Based on the surgeons’ responses, most BSP-only cases were performed in the hospital setting (50.52%) compared with in-office (48.50%), or in a surgical center (42.14%), likely because we looked primarily at the frontal sinus which is traditionally more difficult to treat and is close in location to the orbit and skull base. In comparison, Chaaban and colleagues [2018] reported revision outcomes, operative setting, and complications for both BSP and FESS, from a large national insurance database. As for the operative setting, 0.74% of FESS cases were performed in the office compared with hybrid (13.37%) and BSP-only (86.53%), although their data includes intervention into all paranasal sinuses. Of note, they reported a revision rate of 7.89% in BSP, 15.15% in hybrid, and 16.85% in FESS, which they attributed to the more severe sinonasal disease in the FESS/Hybrid patients.13 Their overall FESS complication rate of 7.35% was reported, compared with BSP (5.26%). In the BSP-only group, the following complications were reported: orbital (2.95%), bleeding (2.03%), and skull base/CNS (0.35%).13 Compared to our findings of orbital complications (0.14%), and skull base/CNS complications (0.10%). Our study did report the use of both intra-operative and post-operative nasal packing, which has not been reported in prior literature, but it is difficult to determine if this was due to epistaxis complications or the physicians’ perioperative protocol. We also reported acute postoperative complications including headaches lasting longer than 24 hours (9.86%), postoperative synechiae (5.10%), acute bacterial sinusitis (3.52%), and tooth/facial numbness (0.86%). One respondent did note a complication of “accidental sphenopalatine fossa dilation” which has not been described in the literature.
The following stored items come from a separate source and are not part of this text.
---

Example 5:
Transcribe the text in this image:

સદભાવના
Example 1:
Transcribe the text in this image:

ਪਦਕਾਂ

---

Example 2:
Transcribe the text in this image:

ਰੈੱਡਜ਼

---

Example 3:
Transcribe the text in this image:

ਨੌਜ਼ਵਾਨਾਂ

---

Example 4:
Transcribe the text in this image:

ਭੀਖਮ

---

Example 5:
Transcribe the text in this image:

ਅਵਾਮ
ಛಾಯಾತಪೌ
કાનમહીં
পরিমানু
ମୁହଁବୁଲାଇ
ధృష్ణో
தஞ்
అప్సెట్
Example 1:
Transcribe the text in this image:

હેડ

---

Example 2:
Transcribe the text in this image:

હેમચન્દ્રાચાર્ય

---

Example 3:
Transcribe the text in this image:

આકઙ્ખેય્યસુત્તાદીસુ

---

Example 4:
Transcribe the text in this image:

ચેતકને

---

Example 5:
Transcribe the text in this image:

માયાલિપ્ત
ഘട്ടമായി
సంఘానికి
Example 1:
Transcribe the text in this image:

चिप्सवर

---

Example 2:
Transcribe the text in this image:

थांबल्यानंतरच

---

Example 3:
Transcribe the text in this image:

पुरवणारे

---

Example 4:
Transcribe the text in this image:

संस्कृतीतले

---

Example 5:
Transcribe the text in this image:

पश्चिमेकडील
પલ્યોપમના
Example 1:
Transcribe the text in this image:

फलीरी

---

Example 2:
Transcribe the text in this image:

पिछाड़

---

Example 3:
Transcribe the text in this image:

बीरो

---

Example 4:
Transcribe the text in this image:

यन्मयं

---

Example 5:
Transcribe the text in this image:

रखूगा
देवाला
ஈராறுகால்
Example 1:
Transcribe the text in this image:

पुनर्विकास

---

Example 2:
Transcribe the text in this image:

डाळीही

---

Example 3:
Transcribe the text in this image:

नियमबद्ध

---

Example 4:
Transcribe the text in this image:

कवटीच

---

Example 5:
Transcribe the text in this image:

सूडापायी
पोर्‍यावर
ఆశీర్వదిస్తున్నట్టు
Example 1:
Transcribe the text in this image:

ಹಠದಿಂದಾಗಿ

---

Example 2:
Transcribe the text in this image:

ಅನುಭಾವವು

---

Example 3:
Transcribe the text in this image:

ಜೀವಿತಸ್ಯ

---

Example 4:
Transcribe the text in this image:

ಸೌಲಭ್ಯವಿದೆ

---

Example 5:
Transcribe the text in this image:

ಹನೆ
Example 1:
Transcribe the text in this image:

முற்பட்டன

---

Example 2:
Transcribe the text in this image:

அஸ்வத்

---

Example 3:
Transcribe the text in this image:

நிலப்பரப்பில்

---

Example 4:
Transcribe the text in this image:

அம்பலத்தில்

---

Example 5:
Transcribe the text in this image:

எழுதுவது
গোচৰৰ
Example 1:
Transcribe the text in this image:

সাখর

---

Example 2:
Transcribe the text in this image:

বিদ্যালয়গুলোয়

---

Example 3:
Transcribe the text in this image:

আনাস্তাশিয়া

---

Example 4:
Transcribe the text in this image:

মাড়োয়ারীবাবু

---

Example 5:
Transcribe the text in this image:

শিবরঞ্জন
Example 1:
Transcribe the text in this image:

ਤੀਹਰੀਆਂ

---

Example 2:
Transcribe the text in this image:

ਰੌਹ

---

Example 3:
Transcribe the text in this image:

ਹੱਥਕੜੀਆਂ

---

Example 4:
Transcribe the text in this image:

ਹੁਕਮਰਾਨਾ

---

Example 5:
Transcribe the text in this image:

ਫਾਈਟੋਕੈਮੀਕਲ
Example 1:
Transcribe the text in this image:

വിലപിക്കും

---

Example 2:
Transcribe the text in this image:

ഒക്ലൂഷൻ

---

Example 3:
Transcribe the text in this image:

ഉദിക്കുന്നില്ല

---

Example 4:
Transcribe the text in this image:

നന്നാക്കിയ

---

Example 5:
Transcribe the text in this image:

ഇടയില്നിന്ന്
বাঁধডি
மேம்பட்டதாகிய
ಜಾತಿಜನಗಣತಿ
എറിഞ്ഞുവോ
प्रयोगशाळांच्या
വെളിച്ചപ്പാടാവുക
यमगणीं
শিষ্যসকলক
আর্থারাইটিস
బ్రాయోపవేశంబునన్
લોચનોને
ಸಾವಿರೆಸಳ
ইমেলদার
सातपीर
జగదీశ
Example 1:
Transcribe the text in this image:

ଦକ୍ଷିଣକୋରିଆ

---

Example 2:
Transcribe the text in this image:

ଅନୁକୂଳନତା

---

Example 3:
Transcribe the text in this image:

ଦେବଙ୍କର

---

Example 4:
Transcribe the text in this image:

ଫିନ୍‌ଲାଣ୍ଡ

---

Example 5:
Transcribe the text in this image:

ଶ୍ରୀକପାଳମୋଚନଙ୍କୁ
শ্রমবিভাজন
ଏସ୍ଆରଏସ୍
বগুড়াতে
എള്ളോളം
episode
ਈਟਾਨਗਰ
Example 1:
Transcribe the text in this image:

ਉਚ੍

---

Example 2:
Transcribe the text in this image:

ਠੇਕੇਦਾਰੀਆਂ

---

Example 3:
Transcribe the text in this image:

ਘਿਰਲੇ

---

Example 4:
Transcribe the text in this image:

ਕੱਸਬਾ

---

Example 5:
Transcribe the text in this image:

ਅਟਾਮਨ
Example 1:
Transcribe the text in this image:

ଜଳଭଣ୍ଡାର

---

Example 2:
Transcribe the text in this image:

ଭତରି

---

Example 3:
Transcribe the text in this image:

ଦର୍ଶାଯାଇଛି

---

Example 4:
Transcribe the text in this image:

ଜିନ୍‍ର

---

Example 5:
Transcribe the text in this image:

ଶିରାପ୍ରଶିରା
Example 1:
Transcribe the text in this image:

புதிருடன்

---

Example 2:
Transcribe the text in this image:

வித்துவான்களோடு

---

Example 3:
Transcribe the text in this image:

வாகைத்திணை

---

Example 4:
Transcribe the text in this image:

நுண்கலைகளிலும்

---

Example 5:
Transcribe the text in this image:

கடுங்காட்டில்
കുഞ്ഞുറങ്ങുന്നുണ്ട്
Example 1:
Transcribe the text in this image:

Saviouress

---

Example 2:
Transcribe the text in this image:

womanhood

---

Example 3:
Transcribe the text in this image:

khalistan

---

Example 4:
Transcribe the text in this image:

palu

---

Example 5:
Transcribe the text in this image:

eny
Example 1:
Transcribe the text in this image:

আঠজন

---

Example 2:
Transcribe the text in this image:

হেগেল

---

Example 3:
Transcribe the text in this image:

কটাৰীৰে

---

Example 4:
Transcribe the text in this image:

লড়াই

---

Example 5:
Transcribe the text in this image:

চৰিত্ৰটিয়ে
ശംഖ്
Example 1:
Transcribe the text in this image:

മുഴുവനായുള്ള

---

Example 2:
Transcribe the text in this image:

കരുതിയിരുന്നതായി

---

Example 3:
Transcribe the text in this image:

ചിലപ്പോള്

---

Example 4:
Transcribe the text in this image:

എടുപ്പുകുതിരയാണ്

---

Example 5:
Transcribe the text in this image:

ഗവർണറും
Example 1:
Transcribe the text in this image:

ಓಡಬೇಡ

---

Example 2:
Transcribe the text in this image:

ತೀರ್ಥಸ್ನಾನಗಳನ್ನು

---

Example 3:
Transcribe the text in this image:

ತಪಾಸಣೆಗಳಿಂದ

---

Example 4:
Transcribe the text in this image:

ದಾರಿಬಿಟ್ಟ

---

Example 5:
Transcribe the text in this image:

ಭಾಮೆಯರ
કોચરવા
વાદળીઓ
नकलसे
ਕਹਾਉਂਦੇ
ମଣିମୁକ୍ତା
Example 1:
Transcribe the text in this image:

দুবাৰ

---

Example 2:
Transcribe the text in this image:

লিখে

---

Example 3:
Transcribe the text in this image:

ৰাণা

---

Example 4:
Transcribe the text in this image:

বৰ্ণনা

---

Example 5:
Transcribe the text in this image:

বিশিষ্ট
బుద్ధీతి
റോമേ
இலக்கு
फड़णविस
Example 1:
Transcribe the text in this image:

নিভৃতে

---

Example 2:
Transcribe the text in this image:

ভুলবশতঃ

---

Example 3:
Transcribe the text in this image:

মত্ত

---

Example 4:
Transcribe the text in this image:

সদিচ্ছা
Sillers and colleagues [2015] performed a claims database analysis of patients undergoing in-office BSP, of all paranasal sinuses, to identify comorbidities, adverse events, and utilization in 2015. They reported similar percentages of both orbital (0.3%) and CSF (0%) complications to our study and included data on the post-operative bleed rate (1.1%), and reoperation rate within 6 months (3.5%).14

We do acknowledge some notable limitations to this study including a low number of respondents who fully participated in the survey, polling respondents from only one American academy, physician preferences, heterogeneity of operative and post-operative protocols, and possible recall bias from the respondents. We hope to build on this study by surveying a larger number of respondents within other otolaryngologic academies around the world.

The future goals of this project would be to evaluate and identify frontal BSP revision rates, other complications (device malfunction, failed cannulation, ostial restenosis), image guidance use, and physicians’ reasoning for their chosen operative setting with a large survey population.

CONCLUSION

Although further investigations are needed, the present study contributes to the growing body of literature on frontal sinus balloon sinuplasty by, for the first time, reporting and characterizing utilization and complications from a large US otolaryngology academy. We hope to build on this study by surveying a larger number of respondents within other otolaryngologic academies around the world.


ACKNOWLEDGEMENTS

The authors would like to thank the American Osteopathic Colleges of Ophthalmology and Otolaryngology-Head and Neck Surgery for their assistance in distributing the survey to their members. We would also like to thank the respondents themselves for taking the time to complete the survey and provide data for our research questions.